In Vietnam, Dang had found strength and identity in being a figure in the community, and belonging to "a family that always participated together and took care of each other." This became his starting point in Georgia. He had family who had moved here after the Vietnam War, and his sister attended Perimeter College. Dang enrolled at Perimeter and set about forging connections.
Early into his classes, Dang met Associate Professor of English Eric Kendrick, who began advising him on his classes and filling him in on American norms and idioms. Perimeter professors Michele De Liniere, Jennifer Miller and Moulare Kesse guided him, ultimately helping him "define the economics side" of his major.
Dang also points to his mother's journey as inspiration. After the Vietnam War she applied and was rejected for college five times. But she never gave up, eventually becoming a professor and dean of the Community Nutrition Department at the National College of Education, Ho Chi Minh City.
Since entering Perimeter College, Dang has racked up awards, from President's List to Speaker of the Senate in student government. But ask Dang his proudest moments and he'll tell you a story that involves no prizes.
In late fall 2023, a friend asked Dang for help. He's an organizer at Perimeter's Korean Culture Club, working to put together a dance workshop. Dang agreed. The next day Dang, was at Georgia Tech, introducing himself to a dance club on the campus. Weeks later, the project urgently needed funds, so Dang found himself speaking with Perimeter Assistant Dean of Students Theodora Johnson.

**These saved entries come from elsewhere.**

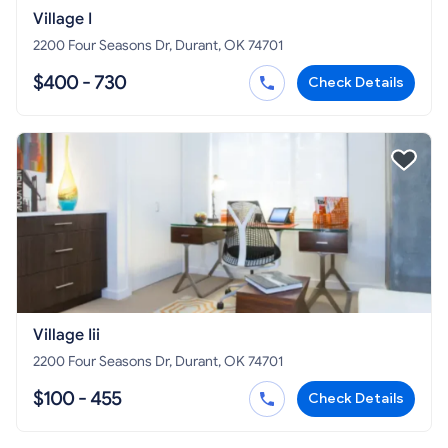
Village I
2200 Four Seasons Dr, Durant, OK 74701
$400 - 730
Check Details
Village Iii
2200 Four Seasons Dr, Durant, OK 74701
$100 - 455
Check Details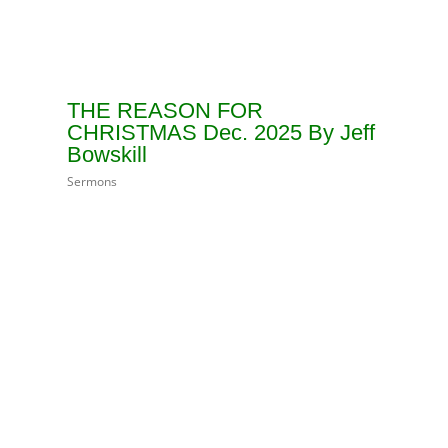
THE REASON FOR
CHRISTMAS Dec. 2025 By Jeff
Bowskill
Sermons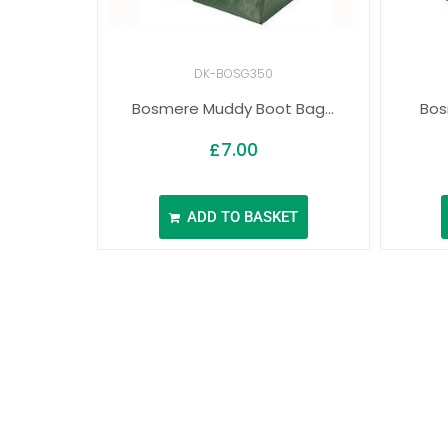
DK-BOSG350
Bosmere Muddy Boot Bag...
Bos
£
7.00
ADD TO BASKET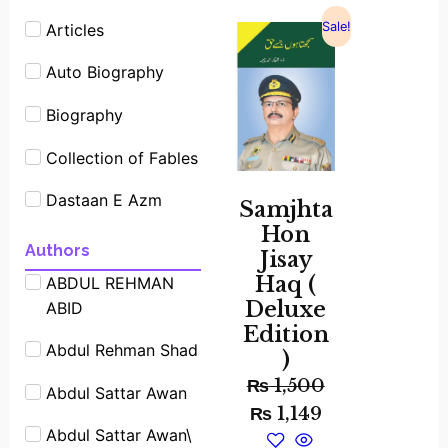
Sale!
Articles
Auto Biography
Biography
Collection of Fables
Dastaan E Azm
Samjhta
Hon
Experimants
Authors
Jisay
Haq (
ABDUL REHMAN
Famous People
Deluxe
ABID
Shrot biography
Edition
Abdul Rehman Shad
Famous Place
)
Stories
₨
1,500
Abdul Sattar Awan
₨
1,149
Fiction
Abdul Sattar Awan\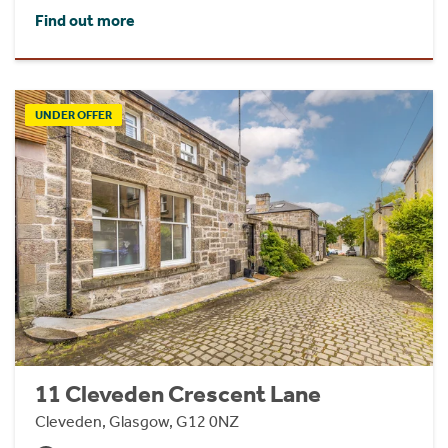
Find out more
UNDER OFFER
11 Cleveden Crescent Lane
Cleveden, Glasgow, G12 0NZ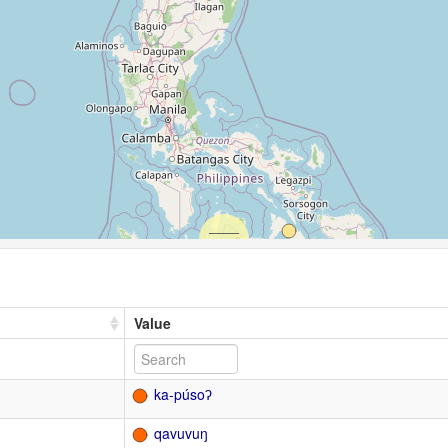
Value
ka-púsoʔ
qavuvuŋ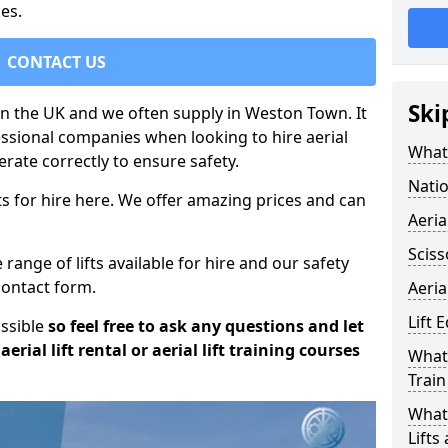
es.
CONTACT US
Ski
 in the UK and we often supply in Weston Town. It
essional companies when looking to hire aerial
What 
rate correctly to ensure safety.
Natio
s for hire here. We offer amazing prices and can
Aeria
Sciss
ange of lifts available for hire and our safety
 contact form.
Aeria
Lift 
ossible
so feel free to ask any questions and let
erial lift rental or aerial lift training courses
What 
Train
What 
Lifts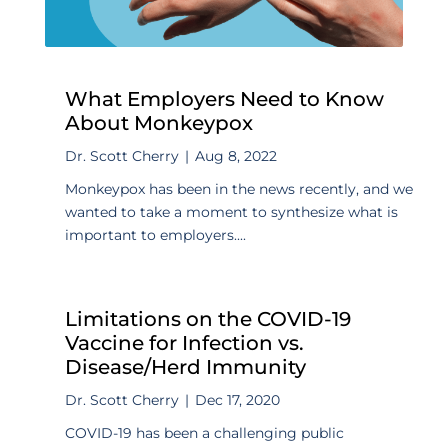
What Employers Need to Know
About Monkeypox
Dr. Scott Cherry
|
Aug 8, 2022
Monkeypox has been in the news recently, and we
wanted to take a moment to synthesize what is
important to employers....
Limitations on the COVID-19
Vaccine for Infection vs.
Disease/Herd Immunity
Dr. Scott Cherry
|
Dec 17, 2020
COVID-19 has been a challenging public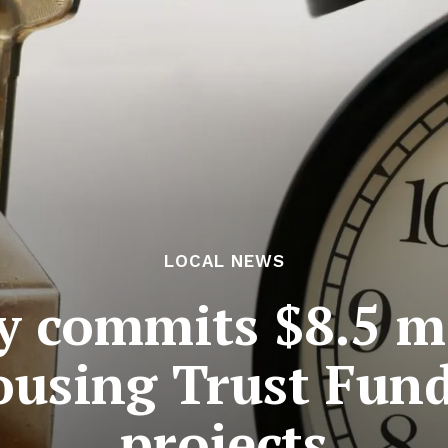
LOCAL NEWS
y commits $8.5 m
ousing Trust Fund
projects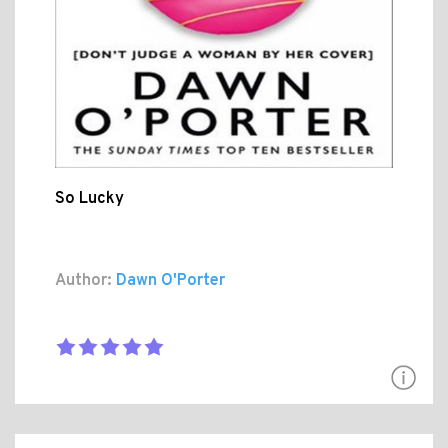
So Lucky
Author:
Dawn O'Porter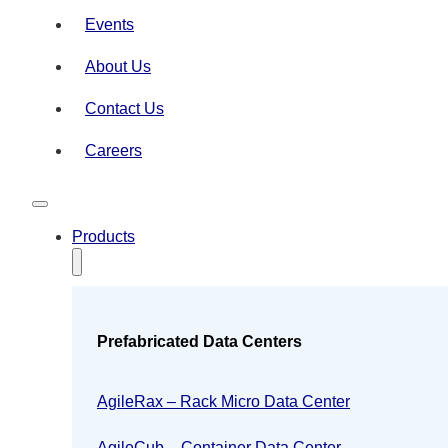
Events
About Us
Contact Us
Careers
Products
Prefabricated Data Centers
AgileRax – Rack Micro Data Center
AgileCub – Container Data Center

Ultimately the collaboration melded into a cross-college K-Pop dance smash success. More than 200 students attended.
The story distills everything Dang was in Vietnam and what he has become in the U.S.: An active community member, attentive to those in need and knowledgeable of where to turn for solutions.
"Whenever my family experienced problems and needed help they got help. Somehow they got help from people in the community. With that miracle, I don't take things for granted. I had the opportunity to come here. I want to give back somehow," he said.
"Service to the community gives me that direction."